The group started off our Tuesday with a very informational tour on the architectural development of Vienna in the 20th and 21st century at the Architekturzentrum Wien. Before we started our tour, we waited in the lobby area where some of us admired the unique displays that some architects have created in the past. Our tour guide spent about an hour taking us through the history of architecture in Vienna. This exhibit is actually the largest architectural museum in Austria. The room was oriented to have the different time periods laid out in chronological order to establish a timeline within the space that was easy to follow.

The beginning of our tour started in the time around the mid-1800s. During this period, Vienna was experiencing a time of industrialization where the city was booming. Many peasants would travel into the city from their suburban homes to work in factory jobs. Initially, Vienna had a city wall around their first district, but it got torn down with the constant expansion of the city. Eventually, they established a town hall, parliament, theaters, etc. in response to the rapid growth. At the time, the city was split into different grids where the wealthy people were given opportunities to buy land which eventually turned into spaces for many of the famous palaces spread throughout the city of Vienna known today.
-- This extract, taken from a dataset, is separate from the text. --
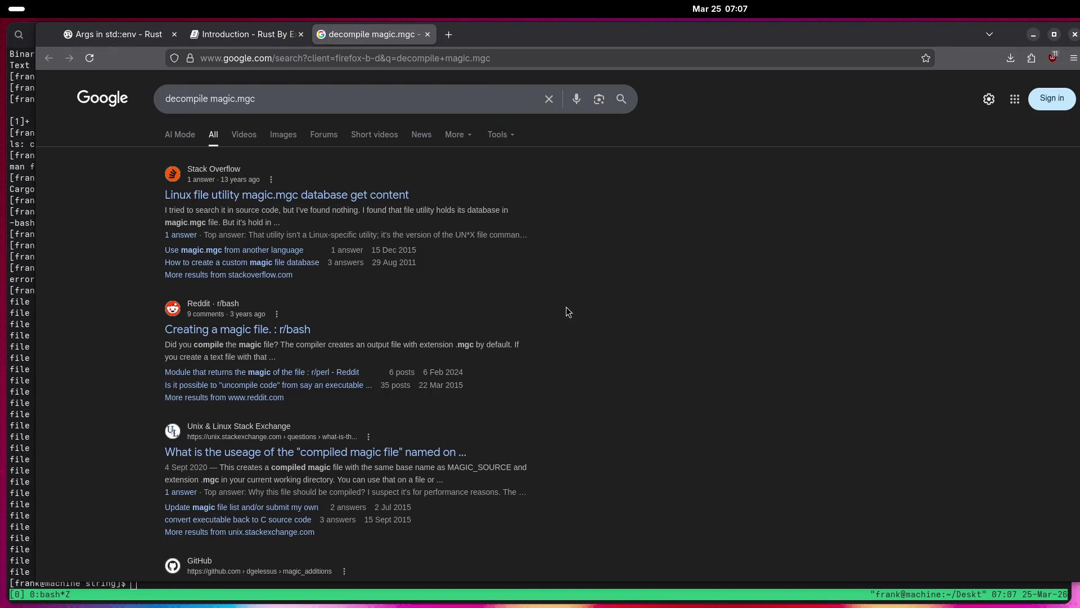
Read through the Stack Overflow question about magic.mgc contents.
click(390, 195)
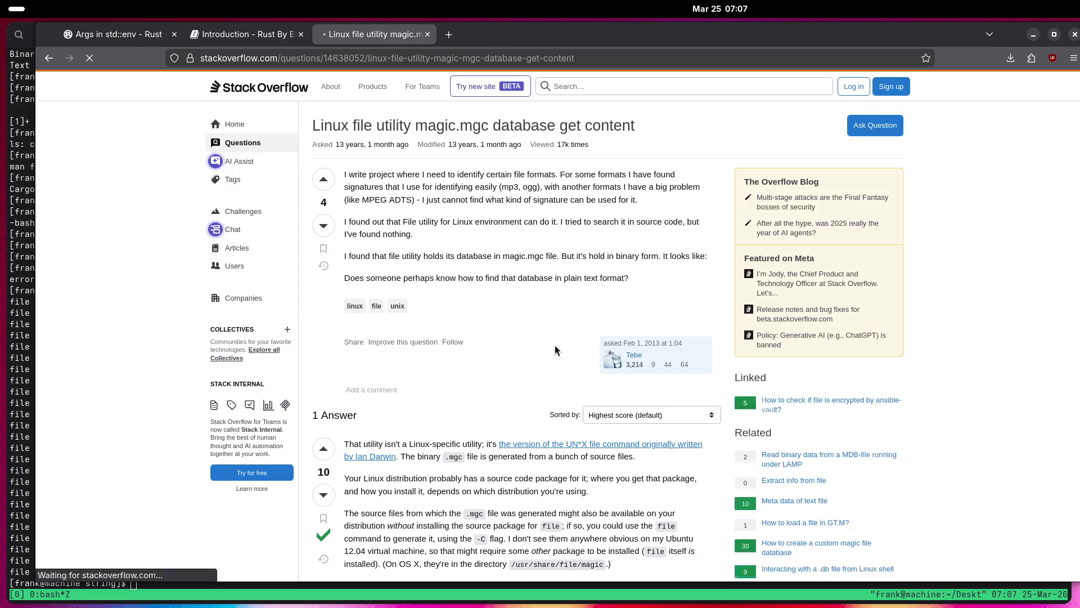
scroll(349, 349, down, 8)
The topic of social housing has been brought up multiple times in our previous site visits. The city of Vienna currently requires at least 60% of their residential property to be social housing. The most popular option for the Viennese in the early 1900s was the Karl Marx Hof. This housing offered a lot more space for its residents and also included public amenities like pharmacies and laundromats. One interesting fact is that the housing at this time didn’t include any bathrooms so the residents needed to use public baths for showers. While this was an inconvenience, the public baths also included a gymnasium where residents could stay healthy and exercise. As the city was growing, the government also wanted to use the natural landscape of Austria to form another identity within the country. Since there were a lot of mountains outside of the city, a huge highway was constructed for citizens and travelers to experience the scenery. These rural landscapes were later dominated by huge buildings, like hotels, when it attracted more visitors.
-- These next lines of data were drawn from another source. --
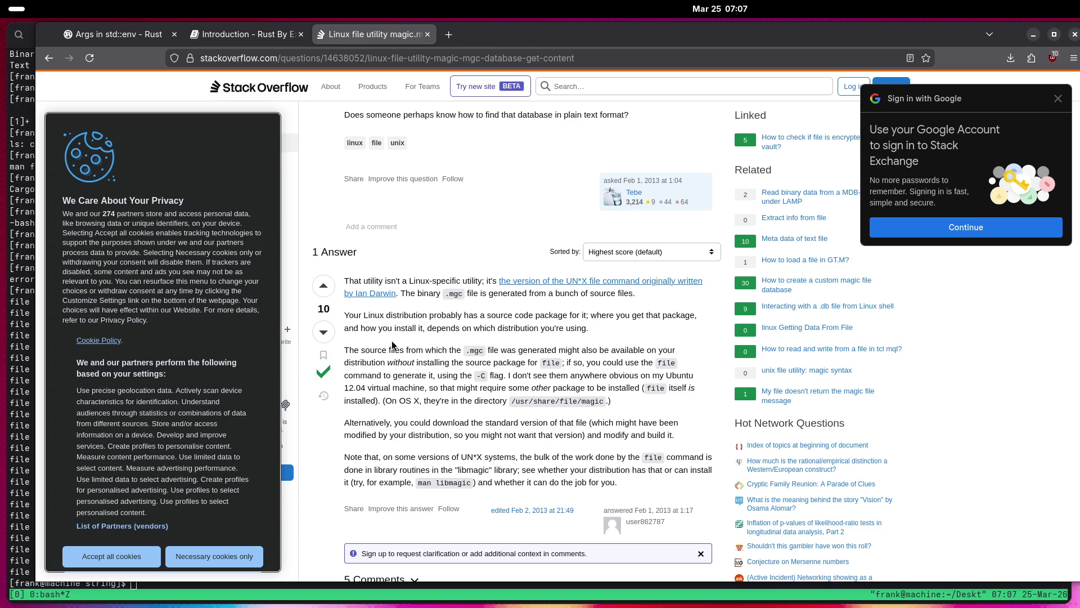
scroll(392, 345, down, 3)
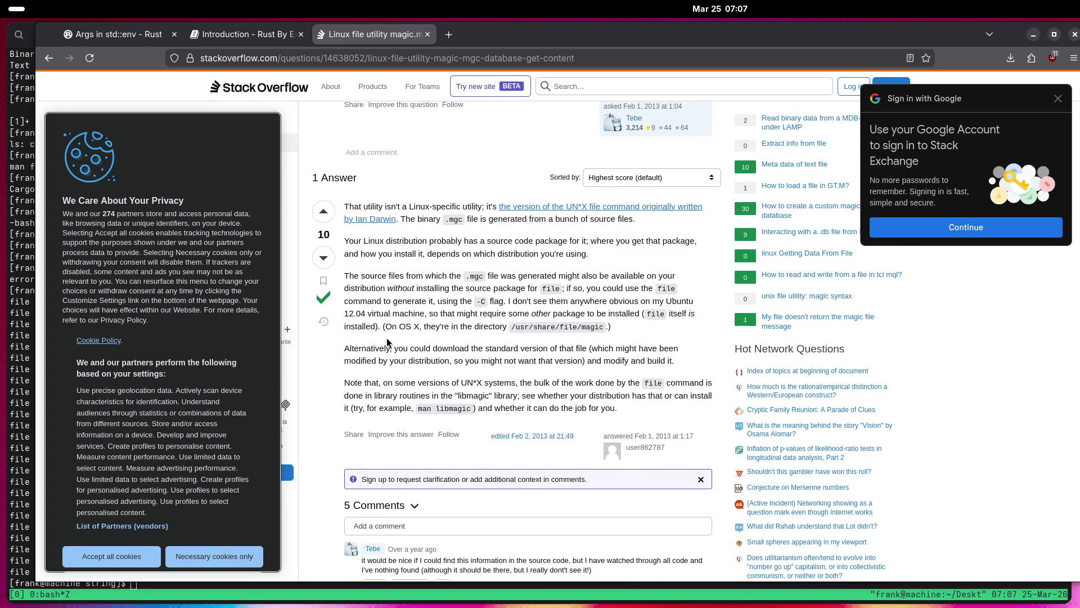
scroll(387, 341, down, 6)
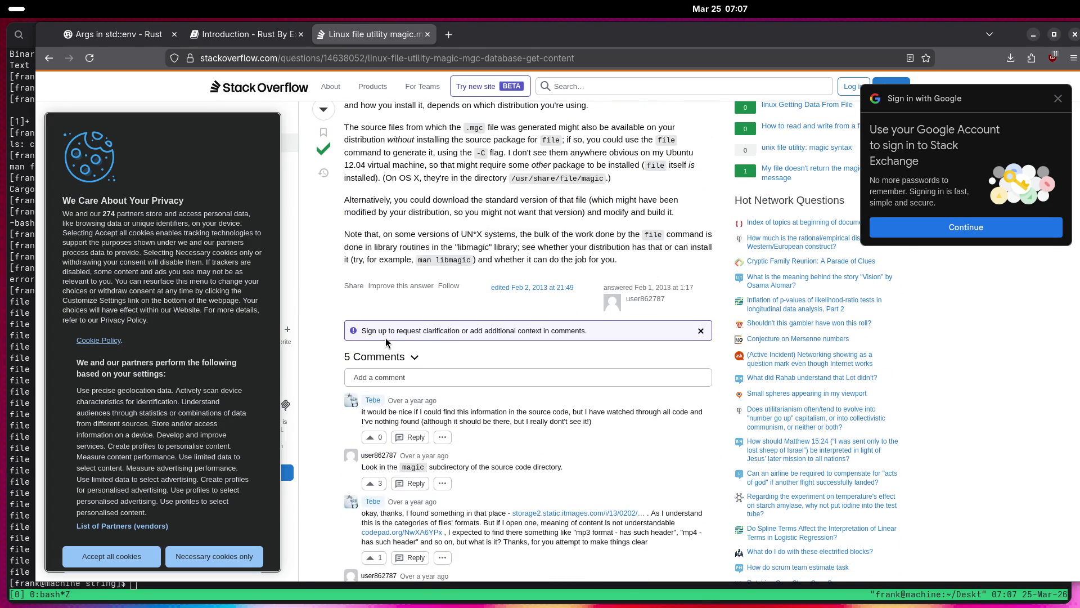
scroll(377, 335, down, 10)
The mid-1900s included the rise and fall of the Nazi regime and during this time, the architecture was modern, but not very progressive. After the war, the architecture from that point on really reflected the identity of Vienna and facades and interiors were even more important than before. Shortly after that however, a period of Idealism came to play in the 1960s and many of the ideas focused on utopias and prosperity. An interesting building that was shown to us was the Wotruba Church, a building made out of 152 asymmetrical concrete blocks. While this church was constructed, there were many models shown to us that realistically wouldn’t have been possible to build given the abstractness of it.

After learning about the many stages of architectural development in Vienna, we were able to appreciate how societal changes directly affect architecture. As architecture constantly changes its styles we as construction managers, we must find the best method to adapt to those ever-changing needs. Many thanks to those at the Architekturzentrum Wien.